**Your assignment**.
Of all the lines in the records below, copy only those that contain the string "visualized".

**The records**.
* * * *

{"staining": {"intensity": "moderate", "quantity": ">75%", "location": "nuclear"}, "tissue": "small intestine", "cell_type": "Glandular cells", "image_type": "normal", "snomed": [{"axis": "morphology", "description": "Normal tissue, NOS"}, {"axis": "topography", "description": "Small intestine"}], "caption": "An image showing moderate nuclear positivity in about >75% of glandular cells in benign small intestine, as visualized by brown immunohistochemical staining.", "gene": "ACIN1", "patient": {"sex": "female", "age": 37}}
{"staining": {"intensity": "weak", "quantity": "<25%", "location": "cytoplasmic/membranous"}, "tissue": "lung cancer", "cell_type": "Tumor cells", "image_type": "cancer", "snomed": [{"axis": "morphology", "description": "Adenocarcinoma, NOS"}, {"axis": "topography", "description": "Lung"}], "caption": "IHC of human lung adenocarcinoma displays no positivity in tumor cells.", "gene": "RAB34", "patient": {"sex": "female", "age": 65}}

* * * *

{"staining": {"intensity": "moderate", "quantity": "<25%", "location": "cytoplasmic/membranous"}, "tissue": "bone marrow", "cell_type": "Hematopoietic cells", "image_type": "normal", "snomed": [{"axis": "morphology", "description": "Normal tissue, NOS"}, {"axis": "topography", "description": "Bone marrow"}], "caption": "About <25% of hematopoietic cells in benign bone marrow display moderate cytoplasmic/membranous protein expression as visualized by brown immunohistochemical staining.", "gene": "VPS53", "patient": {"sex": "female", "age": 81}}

* * * *

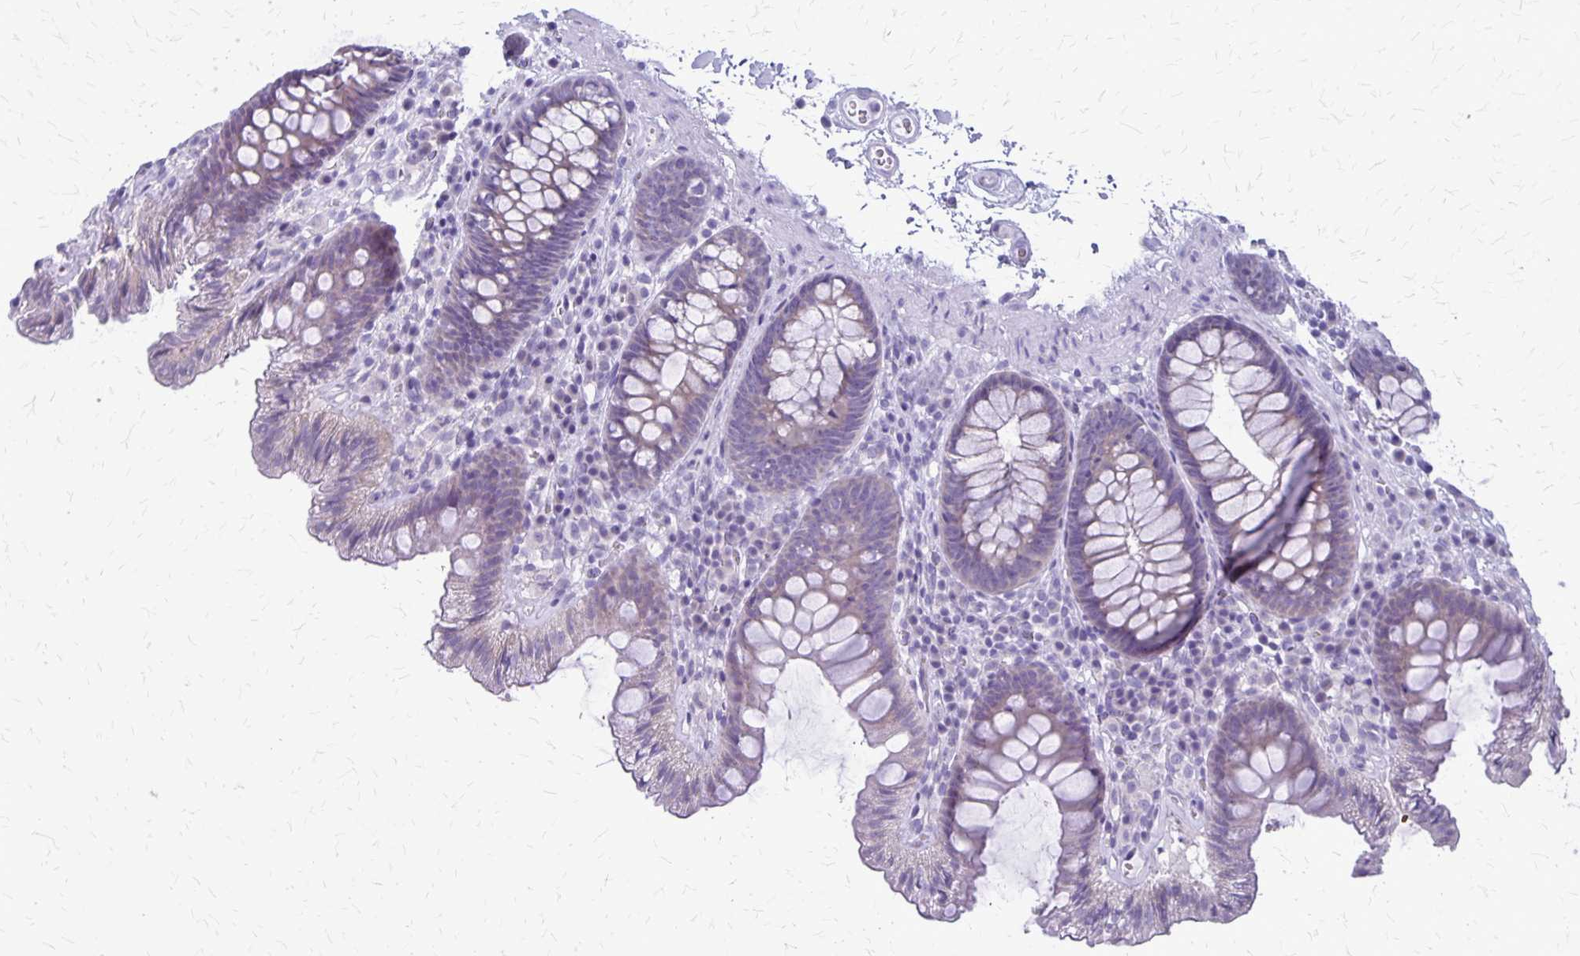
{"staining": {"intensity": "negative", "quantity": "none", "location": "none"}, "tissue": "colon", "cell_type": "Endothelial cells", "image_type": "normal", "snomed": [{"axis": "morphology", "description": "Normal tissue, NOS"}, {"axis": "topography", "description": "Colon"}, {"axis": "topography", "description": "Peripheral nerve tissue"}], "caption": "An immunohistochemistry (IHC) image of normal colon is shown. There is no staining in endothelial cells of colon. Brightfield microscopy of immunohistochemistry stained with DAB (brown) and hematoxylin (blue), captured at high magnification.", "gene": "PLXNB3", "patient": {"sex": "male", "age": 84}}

* * * *

**Response to the task**.
{"staining": {"intensity": "moderate", "quantity": ">75%", "location": "nuclear"}, "tissue": "small intestine", "cell_type": "Glandular cells", "image_type": "normal", "snomed": [{"axis": "morphology", "description": "Normal tissue, NOS"}, {"axis": "topography", "description": "Small intestine"}], "caption": "An image showing moderate nuclear positivity in about >75% of glandular cells in benign small intestine, as visualized by brown immunohistochemical staining.", "gene": "ACIN1", "patient": {"sex": "female", "age": 37}}
{"staining": {"intensity": "moderate", "quantity": "<25%", "location": "cytoplasmic/membranous"}, "tissue": "bone marrow", "cell_type": "Hematopoietic cells", "image_type": "normal", "snomed": [{"axis": "morphology", "description": "Normal tissue, NOS"}, {"axis": "topography", "description": "Bone marrow"}], "caption": "About <25% of hematopoietic cells in benign bone marrow display moderate cytoplasmic/membranous protein expression as visualized by brown immunohistochemical staining.", "gene": "VPS53", "patient": {"sex": "female", "age": 81}}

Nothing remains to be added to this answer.